Creating Habitat Hotels in the garden
In nature, insects and animals don’t need our help. They can make their own nests, dig their own burrows and scratch out holes to live in.
But in the city and suburbs, they do need a bit of a helping hand. When people move into the suburbs and build houses, schools and shops - they end up removing 'green space' and insect and animal habitats for new developments, so it's important for us to create new areas for living creatures to call home. Our gardens can support lots of different and wonderful insect and animal species.
In addition to planting a variety of different animal and insect attracting plants, we can also build 'Habitat Hotels' (sometimes also known as Insect Hotels)
Most people call these Habitat Hotels (or species hotels), these can be wonderful addition to gardens, parks, and schools to encourage and support our natural wildlife.
Remember: As budding ecologists, it's important to observe and not touch! Don't put your fingers into holes in the garden or habitat hotel and don't disturb or touch insects or other wildlife.
What you will learn as you look around the garden
- You are apart of a broader ecosystem (community), this means that the world around you can be food or shelter for something else.
- Looking through the garden if you see dead and/or decaying wood, it can be a food source for insects, which are in turn food for reptiles, mammals and birds. It's the circle of life.
- Trees, both alive and dead, can contain hollowed out areas which can be habitats for all types of creatures. These holes can take many years to develop so it's important to retain as many of these trees as possible in our gardens and parks.
- You'll be amazed at just how many insects and animals may be living in your garden. From ants and earthworms to butterflies, beetles and bees. Many of these insects are beneficial and play important roles in reducing the numbers of pest insects and pollinating flowers.
Let's get started!
Where to set up your habitat hotel
Take a look around your garden and see where you could locate a habitat hotel. The best places are in a protected spot in semi-shade, such as near a hedge or underneath a tree. Being near a pond or bird bath is also beneficial.
Some insects, such as solitary bees, prefer a sunnier spot, so a hotel for them can be positioned in a warm sunny location.
Choose a level, even surface
The Habitat Hotel may end up fairly heavy, so will need a firm base.
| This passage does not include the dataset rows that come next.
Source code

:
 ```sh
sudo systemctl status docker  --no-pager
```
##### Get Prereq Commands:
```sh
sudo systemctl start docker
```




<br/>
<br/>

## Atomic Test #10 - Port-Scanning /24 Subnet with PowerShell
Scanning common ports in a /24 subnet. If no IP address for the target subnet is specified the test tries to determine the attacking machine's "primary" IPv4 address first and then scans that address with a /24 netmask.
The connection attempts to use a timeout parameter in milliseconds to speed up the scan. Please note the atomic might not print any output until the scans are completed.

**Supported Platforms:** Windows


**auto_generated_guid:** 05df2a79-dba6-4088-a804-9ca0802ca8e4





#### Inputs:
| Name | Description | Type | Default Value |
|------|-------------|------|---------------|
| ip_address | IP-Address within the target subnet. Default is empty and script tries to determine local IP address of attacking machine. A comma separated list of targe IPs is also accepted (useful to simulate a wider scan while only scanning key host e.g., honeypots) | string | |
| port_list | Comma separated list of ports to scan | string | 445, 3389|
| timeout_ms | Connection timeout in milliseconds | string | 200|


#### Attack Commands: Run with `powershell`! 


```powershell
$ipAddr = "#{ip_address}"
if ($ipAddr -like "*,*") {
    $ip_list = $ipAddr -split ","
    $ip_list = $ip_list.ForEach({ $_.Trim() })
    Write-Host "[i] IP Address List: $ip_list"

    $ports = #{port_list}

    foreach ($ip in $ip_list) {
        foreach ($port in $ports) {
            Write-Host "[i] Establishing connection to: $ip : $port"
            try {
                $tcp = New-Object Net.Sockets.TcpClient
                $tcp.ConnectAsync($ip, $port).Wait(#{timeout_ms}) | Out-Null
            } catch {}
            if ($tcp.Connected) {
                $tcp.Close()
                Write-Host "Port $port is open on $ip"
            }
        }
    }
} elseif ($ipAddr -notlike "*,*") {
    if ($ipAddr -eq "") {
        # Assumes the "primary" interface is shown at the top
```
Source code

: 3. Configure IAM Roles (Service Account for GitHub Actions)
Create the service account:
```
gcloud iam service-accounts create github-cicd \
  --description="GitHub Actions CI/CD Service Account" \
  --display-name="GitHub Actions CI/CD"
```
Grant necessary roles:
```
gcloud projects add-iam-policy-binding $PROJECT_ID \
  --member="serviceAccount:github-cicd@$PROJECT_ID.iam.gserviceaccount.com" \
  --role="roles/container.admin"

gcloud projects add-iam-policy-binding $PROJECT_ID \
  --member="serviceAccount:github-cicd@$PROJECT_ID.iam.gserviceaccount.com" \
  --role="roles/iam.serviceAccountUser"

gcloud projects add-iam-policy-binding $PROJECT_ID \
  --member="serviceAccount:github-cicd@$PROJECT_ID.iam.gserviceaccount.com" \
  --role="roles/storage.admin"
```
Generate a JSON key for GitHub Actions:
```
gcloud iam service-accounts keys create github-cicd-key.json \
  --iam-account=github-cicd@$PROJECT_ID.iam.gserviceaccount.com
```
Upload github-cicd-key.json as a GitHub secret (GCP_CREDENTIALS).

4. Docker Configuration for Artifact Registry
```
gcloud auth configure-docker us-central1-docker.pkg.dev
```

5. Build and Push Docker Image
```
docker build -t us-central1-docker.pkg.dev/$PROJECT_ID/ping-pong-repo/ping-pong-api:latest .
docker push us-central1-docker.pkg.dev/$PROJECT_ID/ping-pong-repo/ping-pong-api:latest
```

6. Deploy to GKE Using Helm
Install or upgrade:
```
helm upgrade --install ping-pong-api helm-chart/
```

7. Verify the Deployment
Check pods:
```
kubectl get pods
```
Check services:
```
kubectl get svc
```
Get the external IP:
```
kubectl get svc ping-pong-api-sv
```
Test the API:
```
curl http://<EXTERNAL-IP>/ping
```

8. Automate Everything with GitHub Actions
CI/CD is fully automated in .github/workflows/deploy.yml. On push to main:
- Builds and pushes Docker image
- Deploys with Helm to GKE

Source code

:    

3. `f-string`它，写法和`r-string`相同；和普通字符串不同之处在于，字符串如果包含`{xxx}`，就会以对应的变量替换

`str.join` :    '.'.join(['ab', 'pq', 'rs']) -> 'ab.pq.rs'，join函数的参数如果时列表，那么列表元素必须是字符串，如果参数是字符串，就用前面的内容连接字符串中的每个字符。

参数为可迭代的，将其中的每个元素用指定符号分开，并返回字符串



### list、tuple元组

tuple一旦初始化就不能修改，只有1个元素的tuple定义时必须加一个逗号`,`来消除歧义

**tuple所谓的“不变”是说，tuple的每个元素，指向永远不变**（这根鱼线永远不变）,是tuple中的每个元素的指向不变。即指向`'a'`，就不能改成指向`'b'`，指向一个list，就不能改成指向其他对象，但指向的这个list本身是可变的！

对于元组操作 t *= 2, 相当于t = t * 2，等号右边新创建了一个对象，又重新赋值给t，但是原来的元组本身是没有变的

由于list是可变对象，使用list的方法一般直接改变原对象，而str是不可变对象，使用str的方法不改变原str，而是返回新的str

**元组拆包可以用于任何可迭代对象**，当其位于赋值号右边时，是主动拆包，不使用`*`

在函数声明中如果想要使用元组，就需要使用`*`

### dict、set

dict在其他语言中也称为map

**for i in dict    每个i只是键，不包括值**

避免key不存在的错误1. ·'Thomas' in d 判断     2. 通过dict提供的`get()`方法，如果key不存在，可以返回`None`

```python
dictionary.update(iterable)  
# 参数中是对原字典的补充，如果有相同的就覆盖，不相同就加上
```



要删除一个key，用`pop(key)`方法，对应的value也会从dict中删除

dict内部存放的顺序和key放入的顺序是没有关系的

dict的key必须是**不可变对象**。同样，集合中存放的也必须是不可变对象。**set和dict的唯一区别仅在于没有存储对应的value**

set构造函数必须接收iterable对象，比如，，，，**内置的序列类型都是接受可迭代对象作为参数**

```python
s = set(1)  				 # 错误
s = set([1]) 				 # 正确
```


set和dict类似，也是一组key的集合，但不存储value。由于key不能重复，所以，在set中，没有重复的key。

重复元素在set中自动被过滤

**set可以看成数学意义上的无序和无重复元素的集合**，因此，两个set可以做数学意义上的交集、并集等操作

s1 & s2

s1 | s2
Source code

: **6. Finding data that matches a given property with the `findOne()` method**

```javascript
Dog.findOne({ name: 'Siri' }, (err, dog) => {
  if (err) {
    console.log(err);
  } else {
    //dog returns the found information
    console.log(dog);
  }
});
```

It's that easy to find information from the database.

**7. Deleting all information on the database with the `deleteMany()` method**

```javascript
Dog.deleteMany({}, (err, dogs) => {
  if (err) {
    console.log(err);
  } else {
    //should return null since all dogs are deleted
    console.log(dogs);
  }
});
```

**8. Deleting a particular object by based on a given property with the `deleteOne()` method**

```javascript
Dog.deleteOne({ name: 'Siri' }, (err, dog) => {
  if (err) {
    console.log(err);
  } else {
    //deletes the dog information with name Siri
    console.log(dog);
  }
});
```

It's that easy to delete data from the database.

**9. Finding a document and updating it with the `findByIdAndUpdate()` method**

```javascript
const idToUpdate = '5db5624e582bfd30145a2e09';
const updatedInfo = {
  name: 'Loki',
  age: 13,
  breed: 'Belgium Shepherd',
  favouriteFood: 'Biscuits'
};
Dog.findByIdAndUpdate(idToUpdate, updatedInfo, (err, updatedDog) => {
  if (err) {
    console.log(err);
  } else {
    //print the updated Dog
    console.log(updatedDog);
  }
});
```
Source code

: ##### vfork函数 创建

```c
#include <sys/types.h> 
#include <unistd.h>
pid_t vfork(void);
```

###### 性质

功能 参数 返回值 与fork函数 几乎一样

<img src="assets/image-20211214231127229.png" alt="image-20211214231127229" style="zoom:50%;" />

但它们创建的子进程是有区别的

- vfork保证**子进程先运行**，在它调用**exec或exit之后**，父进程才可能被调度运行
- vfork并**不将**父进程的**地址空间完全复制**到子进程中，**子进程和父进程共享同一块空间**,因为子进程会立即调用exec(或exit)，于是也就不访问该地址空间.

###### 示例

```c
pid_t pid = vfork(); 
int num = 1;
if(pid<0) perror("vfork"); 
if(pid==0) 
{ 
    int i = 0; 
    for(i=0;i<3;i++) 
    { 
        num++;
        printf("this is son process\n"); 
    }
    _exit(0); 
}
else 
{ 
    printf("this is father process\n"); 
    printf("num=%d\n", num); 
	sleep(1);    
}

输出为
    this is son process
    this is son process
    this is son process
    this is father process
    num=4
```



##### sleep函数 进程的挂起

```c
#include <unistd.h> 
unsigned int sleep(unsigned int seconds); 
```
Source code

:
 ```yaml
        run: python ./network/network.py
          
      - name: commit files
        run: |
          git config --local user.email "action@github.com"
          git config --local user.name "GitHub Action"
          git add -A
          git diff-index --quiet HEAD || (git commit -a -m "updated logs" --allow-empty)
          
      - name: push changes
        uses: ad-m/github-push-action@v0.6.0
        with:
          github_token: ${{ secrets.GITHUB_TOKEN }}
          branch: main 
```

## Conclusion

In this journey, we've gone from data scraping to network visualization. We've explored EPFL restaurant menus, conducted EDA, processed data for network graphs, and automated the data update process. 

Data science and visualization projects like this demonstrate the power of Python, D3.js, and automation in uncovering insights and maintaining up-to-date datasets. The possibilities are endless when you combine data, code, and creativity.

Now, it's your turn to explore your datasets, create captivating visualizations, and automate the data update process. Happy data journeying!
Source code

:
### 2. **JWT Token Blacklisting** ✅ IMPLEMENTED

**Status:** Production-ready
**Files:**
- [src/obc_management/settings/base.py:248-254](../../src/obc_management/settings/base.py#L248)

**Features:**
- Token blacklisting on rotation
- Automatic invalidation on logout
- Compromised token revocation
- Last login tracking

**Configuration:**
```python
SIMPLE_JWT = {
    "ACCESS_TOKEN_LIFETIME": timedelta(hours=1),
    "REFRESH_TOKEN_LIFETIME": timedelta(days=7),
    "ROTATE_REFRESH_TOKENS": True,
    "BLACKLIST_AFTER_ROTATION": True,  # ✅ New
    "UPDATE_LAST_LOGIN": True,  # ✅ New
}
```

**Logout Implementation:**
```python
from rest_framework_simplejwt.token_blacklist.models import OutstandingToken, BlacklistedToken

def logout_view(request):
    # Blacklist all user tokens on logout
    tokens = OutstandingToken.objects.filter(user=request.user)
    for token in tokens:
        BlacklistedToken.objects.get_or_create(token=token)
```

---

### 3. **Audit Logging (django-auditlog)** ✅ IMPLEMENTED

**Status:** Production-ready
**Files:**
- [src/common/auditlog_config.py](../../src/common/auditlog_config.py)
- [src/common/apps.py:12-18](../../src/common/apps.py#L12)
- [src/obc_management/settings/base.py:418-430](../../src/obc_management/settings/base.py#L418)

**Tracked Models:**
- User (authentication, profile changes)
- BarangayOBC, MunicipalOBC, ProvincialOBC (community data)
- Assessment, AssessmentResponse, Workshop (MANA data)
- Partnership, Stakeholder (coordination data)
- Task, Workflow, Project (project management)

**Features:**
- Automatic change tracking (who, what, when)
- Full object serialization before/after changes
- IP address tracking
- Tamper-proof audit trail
For a basic structure you can use old pallets. For a basic structure you can use old pallets, fence palings or timber shelves. The more recycled materials you can use the better! Ensure that the structure is stable before filling it with nesting materials. If you use more than one pallet ensure there is an opening and that the structure is stable by securing one to the other.
What materials you can use
- Dead wood and loose bark: Dead wood is an increasingly rare habitat. This material is essential for the larvae of wood-boring beetles, such as the stag beetle. Dead wood can also support many fungi, which help break down the woody material. Loose bark is also a firm favourite with our bugs.
- Holes for solitary bees: There are lots of different species of bees which like to be alone these guys are also excellent pollinators.
The female bee recreates by laying an egg on top of a mass of pollen at the end of a hollow tube. The female bee then seals up the entrance with a plug of mud. A long hole can hold several such cells. So keep an eye out for hollow stems (eg old bamboo canes, or holes drilled into blocks of wood) these will all make good nest sites for solitary bees.
- Straw & Hay: Can provide many opportunities for invertebrates to burrow into the straw and find safe hibernation sites.
- Dry and Dead Leaves: You will find a variety of invertebrates will love this as a home, as its very similar to the litter on the forest floor.
- Frog hole: frogs love eating snails, slugs and insects. In addition to a pond, frogs will appreciate damp, shady spots to hide in, which can be created with logs, rocks and dense plants.